[...]Most of the time, the difference in size will be insignificant. You'll save what, about 500kb, which doesn't yet take compression into account? Most projects are a lot larger than this, having a lot of graphics etc. In contrast, three different versions leads to bigger, more confusing websites and force users to read through the website and choose the correct version.
Nah, I still think one version for all platforms is the way to go. That was one of the ideas why they've created Java in the first place[...]
With webstart you simply specify the jars you want for a specific platform... and thats it. One jnlp which works everywhere, but it requests different library jars for each platform.
If you do platform specific builds such as an exe installer for windows, a zip application bundle for mac and whatever for linux... why would you then include all that shit you don't need? It doesn't exactly save time to do so, but it wastes quite a lot of bandwidth (you want thousands of downloads each month).
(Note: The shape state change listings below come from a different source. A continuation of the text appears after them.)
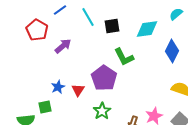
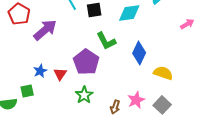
purple arrow: (63, 46) -> (45, 30), size x1.4
blue diamond: (172, 51) -> (139, 53), moved

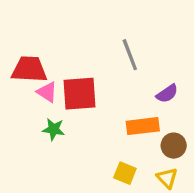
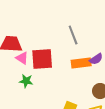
orange rectangle: (143, 126) -> (81, 63), moved

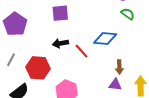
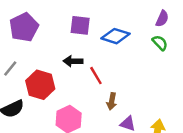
blue diamond: (105, 38) -> (116, 36), moved
brown arrow: (119, 67) -> (112, 101), moved

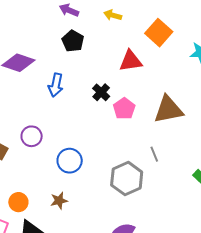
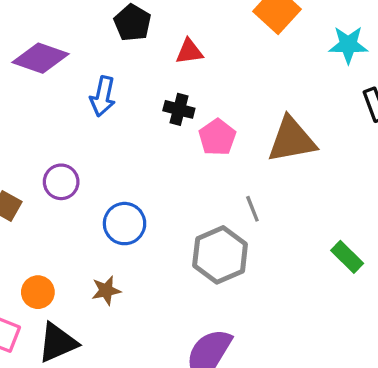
red triangle: (131, 61) -> (189, 52), moved, size x0.7
black cross: (101, 92) -> (179, 109), turned -30
gray line: (154, 154) -> (252, 209), moved

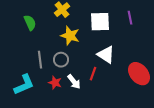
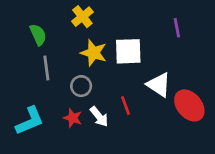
white square: (100, 22) -> (128, 51), moved
white triangle: (106, 55) -> (159, 85), moved
gray line: (40, 60) -> (46, 68), moved
red line: (93, 74) -> (126, 105), turned -40

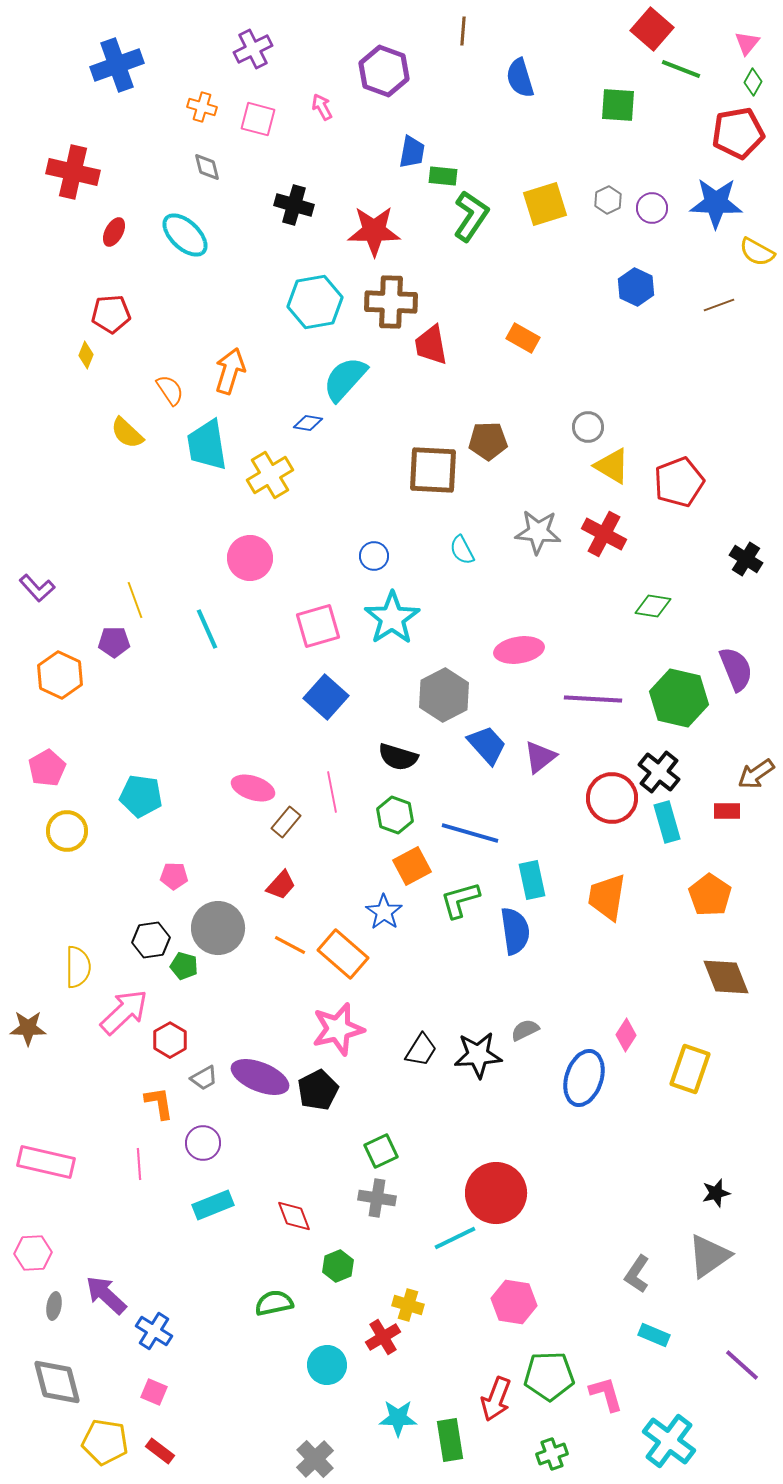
You can put a really neat demo into 5mb (stripped jre included!) so why would you want to increase that by 10%? With a demo that small you might get quite a lot of 56k downloaders... in which case 0.5mb more would increase the number of incomplete downloads noticeable.
There are always easy ways to optimize the size (such as this one or choosing proper formats like DXTn for graphics, ogg for sound, pack200 for jars and installers with lzma compression). Take that opportunity. And there are complicated (low level) ones, which aren't worth the trouble. This way you can easily peel off half of the size without spending too much time.